Lastly, Jones presents his assessment of alternative views of the Lamanite mark, including Gerrit Steenblik’s view of the mark as temporary body paint (which Jones sees as not permanent enough to fit textual requirements), Sorenson and Gardner’s framing of skin color as mere metaphor (which Jones sees as contrary to the literal nature of biblical references to skin), Sproat’s proposal for the skins being garments of animal skin (which is contradicted by apparently universal English usage, where passive references to skin are always to native human skin), and Perkin’s view of the mark as an idiom for unrighteousness (which, though accurately identifying ancient color symbolism, misses the literal use of the word “skin”). Though it would be difficult to conclusively prove any one interpretation of the Lamanite mark, Jones concludes that:

“The view presented herein is more plausible than other proffered interpretations. It’s a comprehensive interpretation that can be soundly applied to all Book of Mormon passages. It reflects the archaeological record, the ancient roots of the language of the gold plates, and the primarily Early Modern English vocabulary and syntax of the Book of Mormon’s revealed text…The self-imposed Lamanite mark was a curse upon the Lamanites and helped establish a clear division between unrighteous Lamanites, with their improper traditions, and righteous Nephites who kept the law of Moses.”

 

The Reflection

Though we would never expect any proposal to be perfect, I definitely see a lot to like about the ideas Jones presents here. It takes a known ancient practice and connects it plausibly to what we find in the text itself, taking into account the all-too-human propensity to read things in the light of our own culture. Though in the past I’ve used a perceived change in skin color as evidence of Lehites mixing with an [already present population], a noted shift in cultural practices (such as adopting tattoos) serves much the same purpose, and helps to explain why the Nephites don’t experience the same shift despite also mixing with that same population. It avoids the tendency to adopt somewhat strained interpretations of the word “skin”, and, in my view, makes much more sense with the term “mark” itself. There may be weaknesses in that proposal, most notably the lack of a concrete description of tattooing practices and the indication that they were set upon them by God, but Jones takes pains to shore up those weaknesses where he can.

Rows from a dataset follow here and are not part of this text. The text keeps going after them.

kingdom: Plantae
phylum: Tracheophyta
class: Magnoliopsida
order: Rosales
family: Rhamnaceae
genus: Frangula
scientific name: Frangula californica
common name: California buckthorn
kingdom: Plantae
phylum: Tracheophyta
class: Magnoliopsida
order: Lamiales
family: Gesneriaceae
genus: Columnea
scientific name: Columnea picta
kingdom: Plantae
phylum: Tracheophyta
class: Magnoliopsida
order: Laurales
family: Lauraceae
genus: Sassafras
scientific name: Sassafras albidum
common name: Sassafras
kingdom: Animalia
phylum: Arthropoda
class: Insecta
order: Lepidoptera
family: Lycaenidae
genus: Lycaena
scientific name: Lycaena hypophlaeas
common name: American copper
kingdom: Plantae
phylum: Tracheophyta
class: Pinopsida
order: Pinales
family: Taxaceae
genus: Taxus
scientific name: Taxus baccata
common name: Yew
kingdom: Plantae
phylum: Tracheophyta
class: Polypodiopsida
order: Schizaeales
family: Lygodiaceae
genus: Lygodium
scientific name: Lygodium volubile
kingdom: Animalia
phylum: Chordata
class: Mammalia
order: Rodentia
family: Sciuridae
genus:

Regardless of which proposal one might prefer, Jones helps highlight for me the problems with a modern interpretation. If the mark really does refer to skin color, and the Book of Mormon came from the mind of Joseph, it would imply that Joseph himself believed that God could and would change skin color quickly based on individual rebellion and repentance. But I don’t see any evidence that Joseph believed that. If so, we might have expected him to try convince Indigenous tribes that their skin color would literally change once joining the church. In fact, Joseph’s changing of the term “white” to “pure” in the 1840 edition of the Book of Mormon suggests strongly that he didn’t believe that skin color would change on condition of repentance, and that he saw references to skin color at least in part as symbolic. That alone should lead us to look skeptically on attempts to apply a 19th century perspective of race to the Book of Mormon, and open us up to the idea that the book is best viewed through an appropriately ancient lens.